Rewrite the lines below as a numbered list, from the beginning of the lines through the line containing "Άμεση ανταπόκριση του", with both ends included and blank lines omitted. Leave the pictures out of the list.

Data: Begin

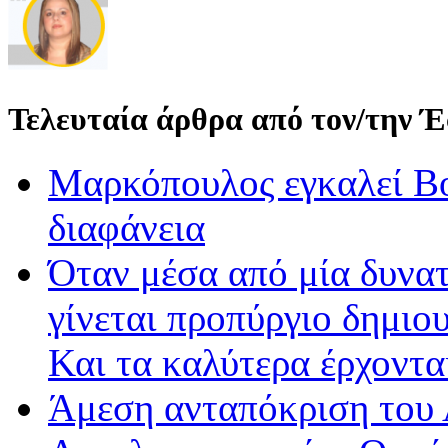
Τελευταία άρθρα από τον/την 
Μαρκόπουλος εγκαλεί Βο
διαφάνεια
Όταν μέσα από μία δυνατ
γίνεται προπύργιο δημιου
Και τα καλύτερα έρχοντ
Άμεση ανταπόκριση του 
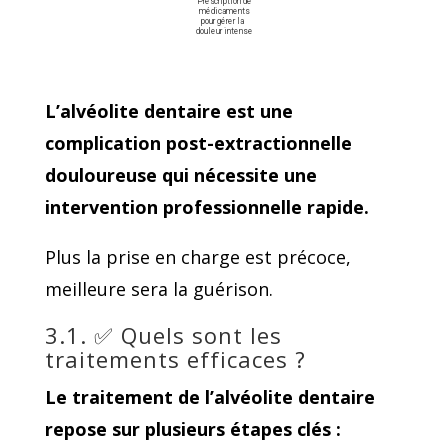
Prescription de 
médicaments 
pour gérer la 
douleur intense
L’alvéolite dentaire est une
complication post-extractionnelle
douloureuse qui nécessite une
intervention professionnelle rapide.
Plus la prise en charge est précoce,
meilleure sera la guérison.
3.1. ✅ Quels sont les
traitements efficaces ?
Le traitement de l’alvéolite dentaire
repose sur plusieurs étapes clés :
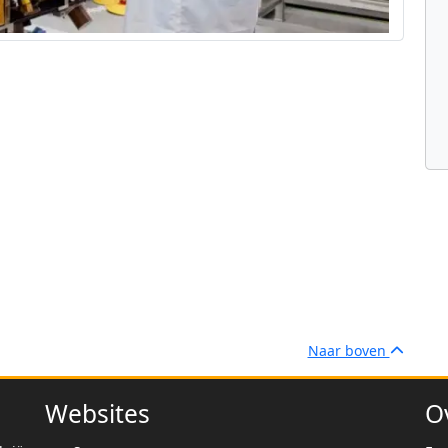
Naar boven
Websites
O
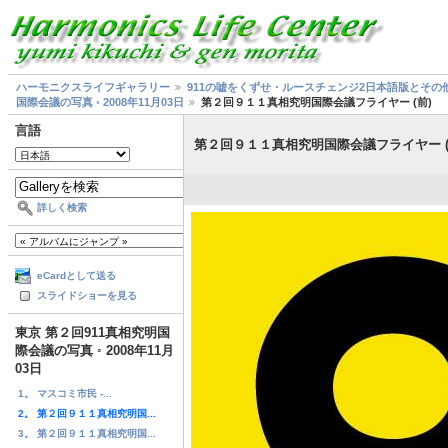
ハーモニクスライフギャラリー
911の嘘をくずせ・ルースチェンジ2日本語版とその
国際会議の写真 ◦ 2008年11月03日
第２回９１１真相究明国際会議フライヤー (前)
言語
第２回９１１真相究明国際会議フライヤー (
詳しく検索
eCardとして送る
スライドショーを見る
東京 第２回911真相究明国
際会議の写真 ◦ 2008年11月
03日
1。 マスコミ市民 -...
2。 第２回９１１真相究明国...
3。 第２回９１１真相究明国...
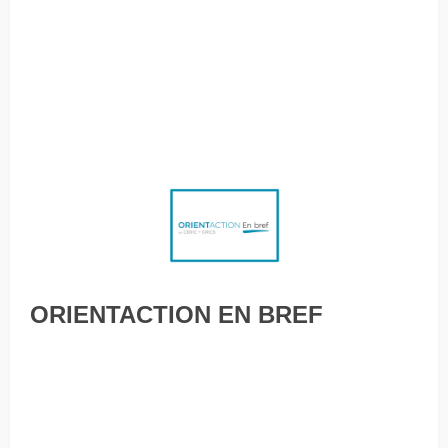
Pénurie d’enseignants : 40 % des aspirants profs
abandonnent durant leurs études 8 choses qui devraient
disparaître de votre CV dès maintenant L’anxiété face au
choix professionnel «Si je le congédie, il est mort de rire»
L’impact de la pandémie sur l’emploi est plus fort que prévu
ORIENTACTION EN BREF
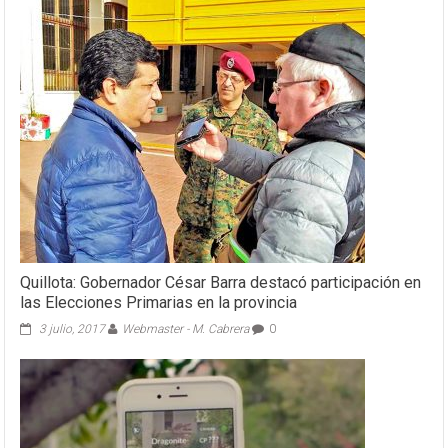
Quillota: Gobernador César Barra destacó participación en
las Elecciones Primarias en la provincia
3 julio, 2017
Webmaster - M. Cabrera
0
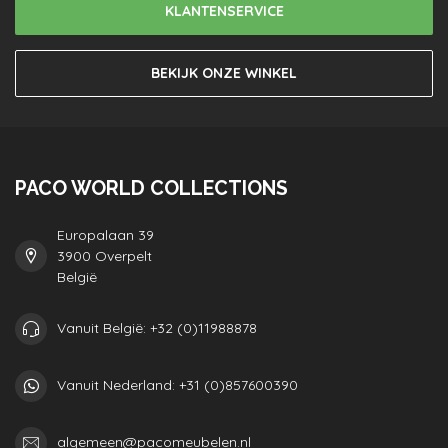
KLANTENSERVICE
BEKIJK ONZE WINKEL
PACO WORLD COLLECTIONS
Europalaan 39
3900 Overpelt
België
Vanuit België: +32 (0)11988878
Vanuit Nederland: +31 (0)857600390
algemeen@pacomeubelen.nl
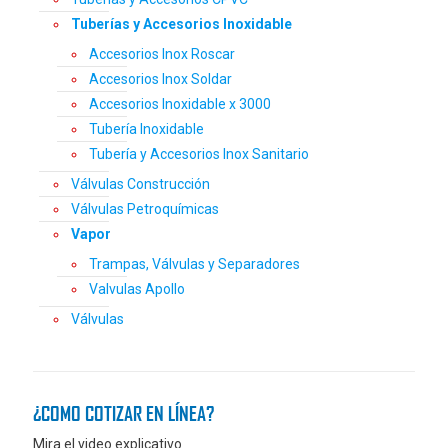
Tuberías y Accesorios Inoxidable
Accesorios Inox Roscar
Accesorios Inox Soldar
Accesorios Inoxidable x 3000
Tubería Inoxidable
Tubería y Accesorios Inox Sanitario
Válvulas Construcción
Válvulas Petroquímicas
Vapor
Trampas, Válvulas y Separadores
Valvulas Apollo
Válvulas
¿COMO COTIZAR EN LÍNEA?
Mira el video explicativo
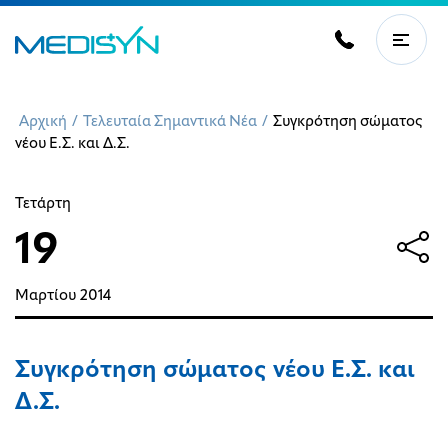
Αρχική
/
Τελευταία Σημαντικά Νέα
/
Συγκρότηση σώματος
νέου Ε.Σ. και Δ.Σ.
Τετάρτη
19
Μαρτίου
2014
Συγκρότηση σώματος νέου Ε.Σ. και
Δ.Σ.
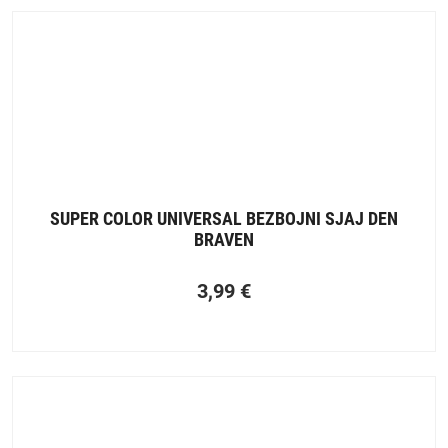
SUPER COLOR UNIVERSAL BEZBOJNI SJAJ DEN
BRAVEN
3,99
€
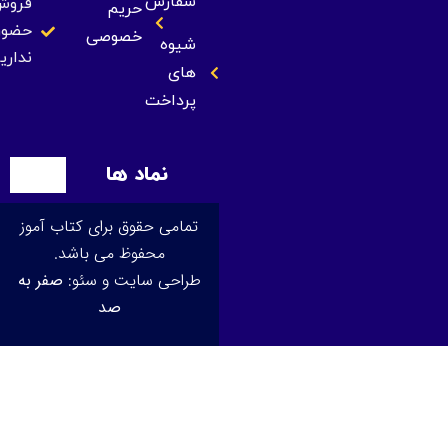
سفارش
فروش
حریم
حضوری
خصوصی
شیوه
نداریم
های
پرداخت
نماد ها
تمامی حقوق برای کتاب آموز
محفوظ می باشد.
طراحی سایت و سئو:
صفر به
صد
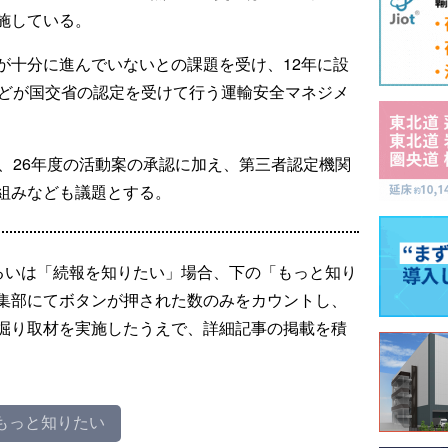
施している。
が十分に進んでいないとの課題を受け、12年に設
などが国交省の認定を受けて行う運輸安全マネジメ
、26年度の活動案の承認に加え、第三者認定機関
組みなども議題とする。
るいは「続報を知りたい」場合、下の「もっと知り
集部にてボタンが押された数のみをカウントし、
掘り取材を実施したうえで、詳細記事の掲載を積
もっと知りたい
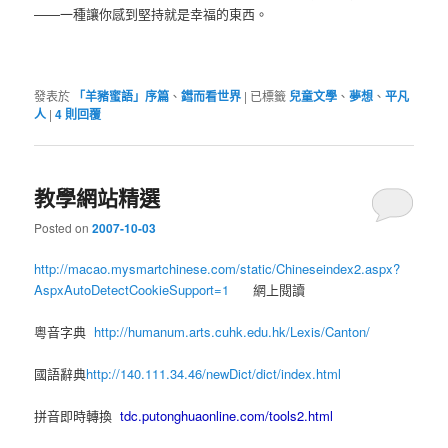
——一種讓你感到堅持就是幸福的東西。
發表於
「羊豬蜜語」序篇
、
鏏而看世界
|
已標籤
兒童文學
、
夢想
、
平凡
人
|
4
則回覆
教學網站精選
Posted on
2007-10-03
http://macao.mysmartchinese.com/static/Chineseindex2.aspx?
AspxAutoDetectCookieSupport=1
網上閱讀
粵音字典
http://humanum.arts.cuhk.edu.hk/Lexis/Canton/
國語辭典
http://140.111.34.46/newDict/dict/index.html
拼音即時轉換
tdc.putonghuaonline.com/tools2.html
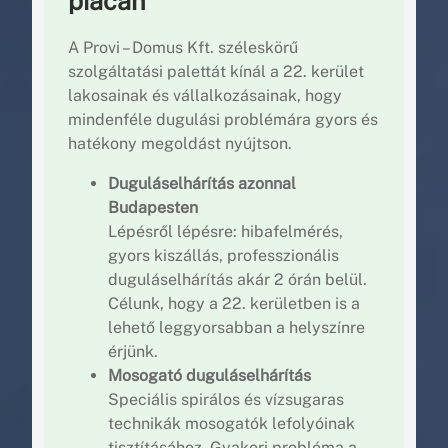
piacán
A Provi – Domus Kft. széleskörű
szolgáltatási palettát kínál a 22. kerület
lakosainak és vállalkozásainak, hogy
mindenféle dugulási problémára gyors és
hatékony megoldást nyújtson.
Duguláselhárítás azonnal
Budapesten
Lépésről lépésre: hibafelmérés,
gyors kiszállás, professzionális
duguláselhárítás akár 2 órán belül.
Célunk, hogy a 22. kerületben is a
lehető leggyorsabban a helyszínre
érjünk.
Mosogató duguláselhárítás
Speciális spirálos és vízsugaras
technikák mosogatók lefolyóinak
tisztításához. Gyakori probléma a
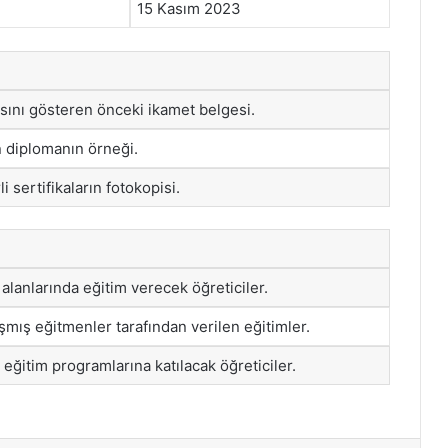
15 Kasım 2023
sını gösteren önceki ikamet belgesi.
an diplomanın örneği.
li sertifikaların fotokopisi.
alanlarında eğitim verecek öğreticiler.
mış eğitmenler tarafından verilen eğitimler.
eğitim programlarına katılacak öğreticiler.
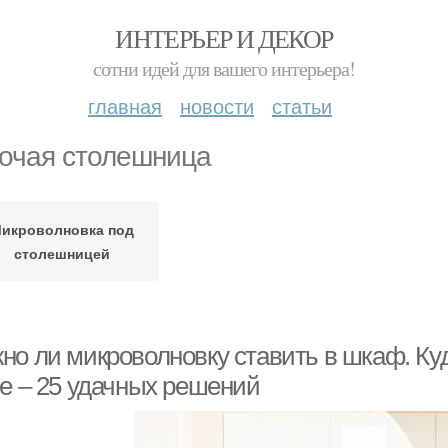
ИНТЕРЬЕР И ДЕКОР
сотни идей для вашего интерьера!
главная
новости
статьи
очая столешница
икроволновка под
столешницей
но ли микроволновку ставить в шкаф. Ку
не – 25 удачных решений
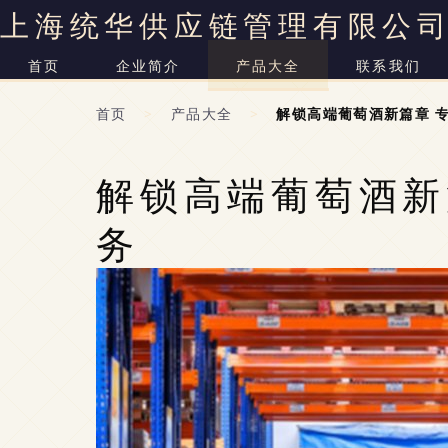
上海统华供应链管理有限公
首页
企业简介
产品大全
联系我们
首页
>
产品大全
>
解锁高端葡萄酒新篇章 
解锁高端葡萄酒新
务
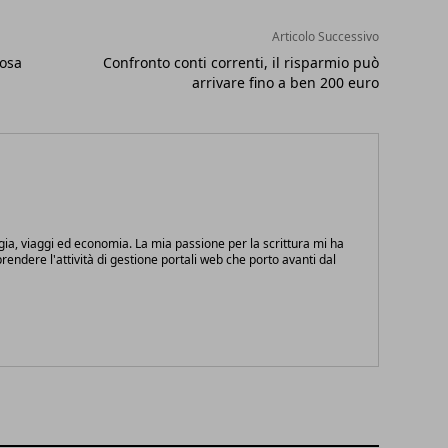
Articolo Successivo
cosa
Confronto conti correnti, il risparmio può
arrivare fino a ben 200 euro
gia, viaggi ed economia. La mia passione per la scrittura mi ha
endere l'attività di gestione portali web che porto avanti dal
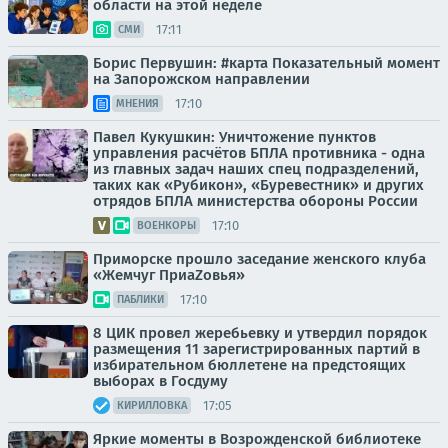
области на этой неделе
17:11
СМИ
Борис Первушин: #карта Показательный момент
на Запорожском направлении
17:10
МНЕНИЯ
Павел Кукушкин: Уничтожение пунктов
управления расчётов БПЛА противника - одна
из главных задач наших спец подразделений,
таких как «Рубикон», «Буревестник» и других
отрядов БПЛА министерства обороны России
17:10
ВОЕНКОРЫ
Приморске прошло заседание женского клуба
«Жемчуг ПриаZовья»
17:10
ПАБЛИКИ
8 ЦИК провел жеребьевку и утвердил порядок
размещения 11 зарегистрированных партий в
избирательном бюллетене на предстоящих
выборах в Госдуму
17:05
КИРИЛЛОВКА
Яркие моменты в Возрожденской библиотеке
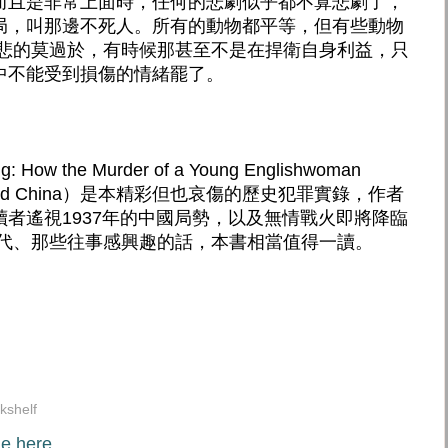
而且是非常上面時，任何的悲劇似乎都不算悲劇了，
局，叫那邊不死人。所有的動物都平等，但有些動物
可悲的莫過於，有時候那甚至不是在捍衛自身利益，只
中不能受到損傷的情緒罷了。
 How the Murder of a Young Englishwoman
ys of Old China）是本精彩但也哀傷的歷史犯罪實錄，作者
者遙視1937年的中國局勢，以及無情戰火即將降臨
時代、那些往事感興趣的話，本書相當值得一讀。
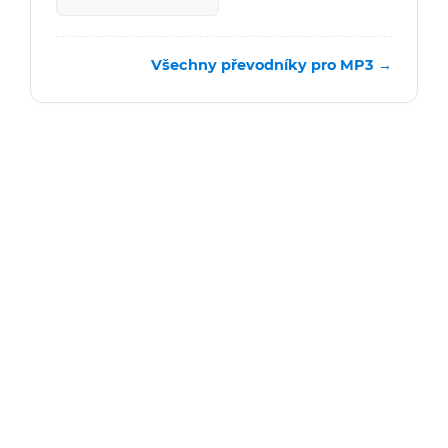
Všechny převodníky pro MP3 →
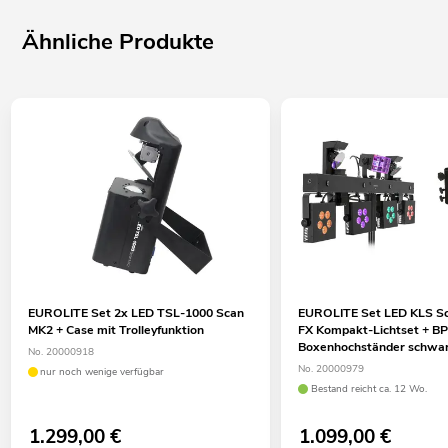
Ähnliche Produkte
EUROLITE Set 2x LED TSL-1000 Scan
EUROLITE Set LED KLS Sc
MK2 + Case mit Trolleyfunktion
FX Kompakt-Lichtset + B
Boxenhochständer schwa
No. 20000918
No. 20000979
nur noch wenige verfügbar
Bestand reicht ca. 12 Wo.
1.299,00
€
1.099,00
€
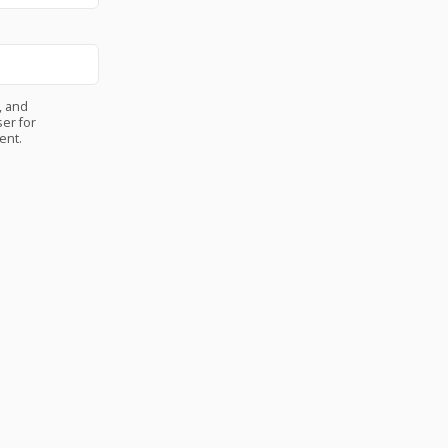
, and
er for
ent.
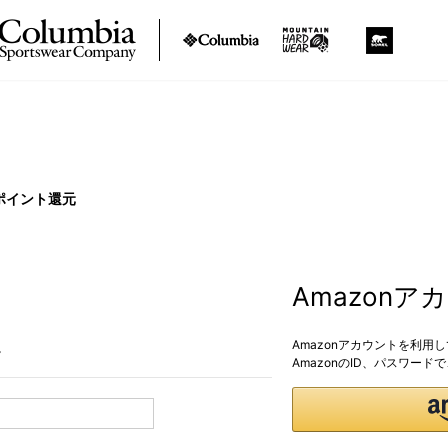
ポイント還元
Amazon
Amazonアカウントを利用
。
AmazonのID、パスワー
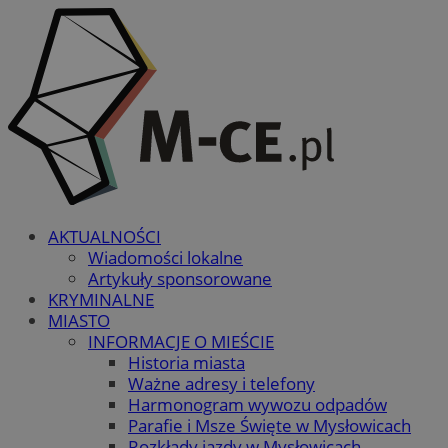
AKTUALNOŚCI
Wiadomości lokalne
Artykuły sponsorowane
KRYMINALNE
MIASTO
INFORMACJE O MIEŚCIE
Historia miasta
Ważne adresy i telefony
Harmonogram wywozu odpadów
Parafie i Msze Święte w Mysłowicach
Rozkłady jazdy w Mysłowicach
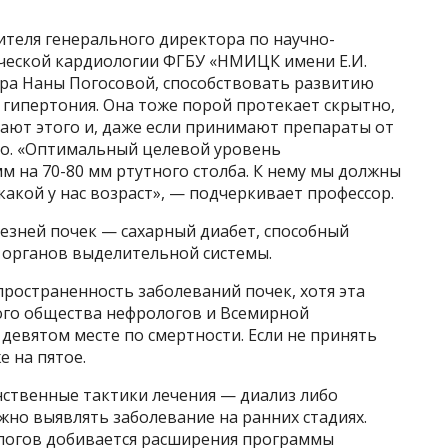
ителя генерального директора по научно-
ческой кардиологии ФГБУ «НМИЦК имени Е.И.
ра Наны Погосовой, способствовать развитию
 гипертония. Она тоже порой протекает скрытно,
ают этого и, даже если принимают препараты от
но. «Оптимальный целевой уровень
м на 70-80 мм ртутного столба. К нему мы должны
 какой у нас возраст», — подчеркивает профессор.
езней почек — сахарный диабет, способный
ы органов выделительной системы.
пространенность заболеваний почек, хотя эта
ого общества нефрологов и Всемирной
девятом месте по смертности. Если не принять
е на пятое.
нственные тактики лечения — диализ либо
но выявлять заболевание на ранних стадиях.
логов добивается расширения программы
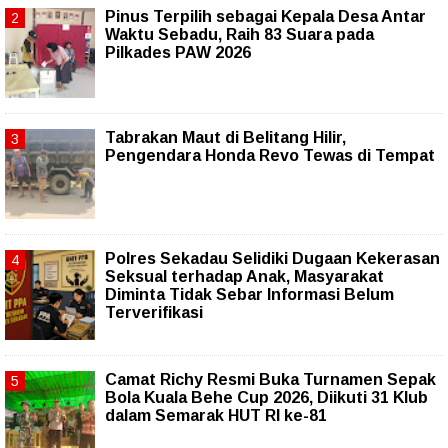
Pinus Terpilih sebagai Kepala Desa Antar
Waktu Sebadu, Raih 83 Suara pada
Pilkades PAW 2026
Tabrakan Maut di Belitang Hilir,
Pengendara Honda Revo Tewas di Tempat
Polres Sekadau Selidiki Dugaan Kekerasan
Seksual terhadap Anak, Masyarakat
Diminta Tidak Sebar Informasi Belum
Terverifikasi
Camat Richy Resmi Buka Turnamen Sepak
Bola Kuala Behe Cup 2026, Diikuti 31 Klub
dalam Semarak HUT RI ke-81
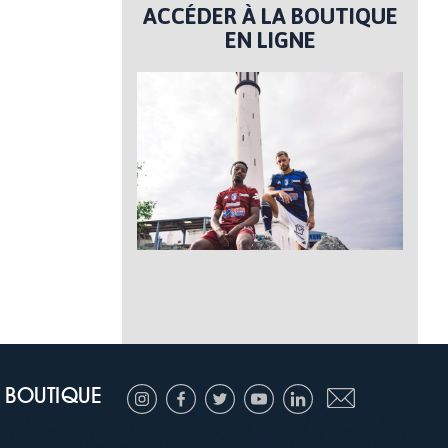
ACCÉDER À LA BOUTIQUE
EN LIGNE
BOUTIQUE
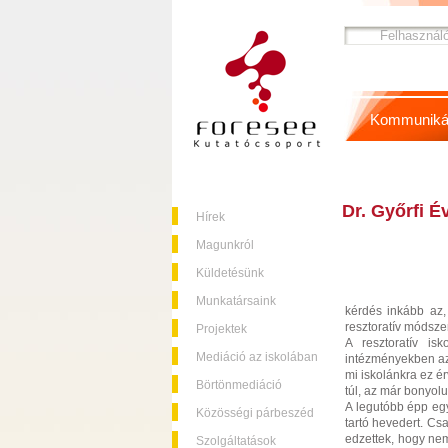
Kommuniká
Dr. Győrfi É
Hírek
Magunkról
Küldetésünk
Munkatársaink
kérdés inkább az
resztoratív módsze
Projektek
A resztoratív is
Mediáció az iskolában
intézményekben az 
mi iskolánkra ez ér
Börtönmediáció
túl, az már bonyolu
A legutóbb épp egy
Közösségi párbeszéd
tartó hevedert. Cs
edzettek, hogy nem
Szolgáltatások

Data: End

*The answer*
1. Τελευταία άρθρα από τον/την 
2. Μαρκόπουλος εγκαλεί Βο
3. διαφάνεια
4. Όταν μέσα από μία δυνατ
5. γίνεται προπύργιο δημιου
6. Και τα καλύτερα έρχοντ
7. Άμεση ανταπόκριση του 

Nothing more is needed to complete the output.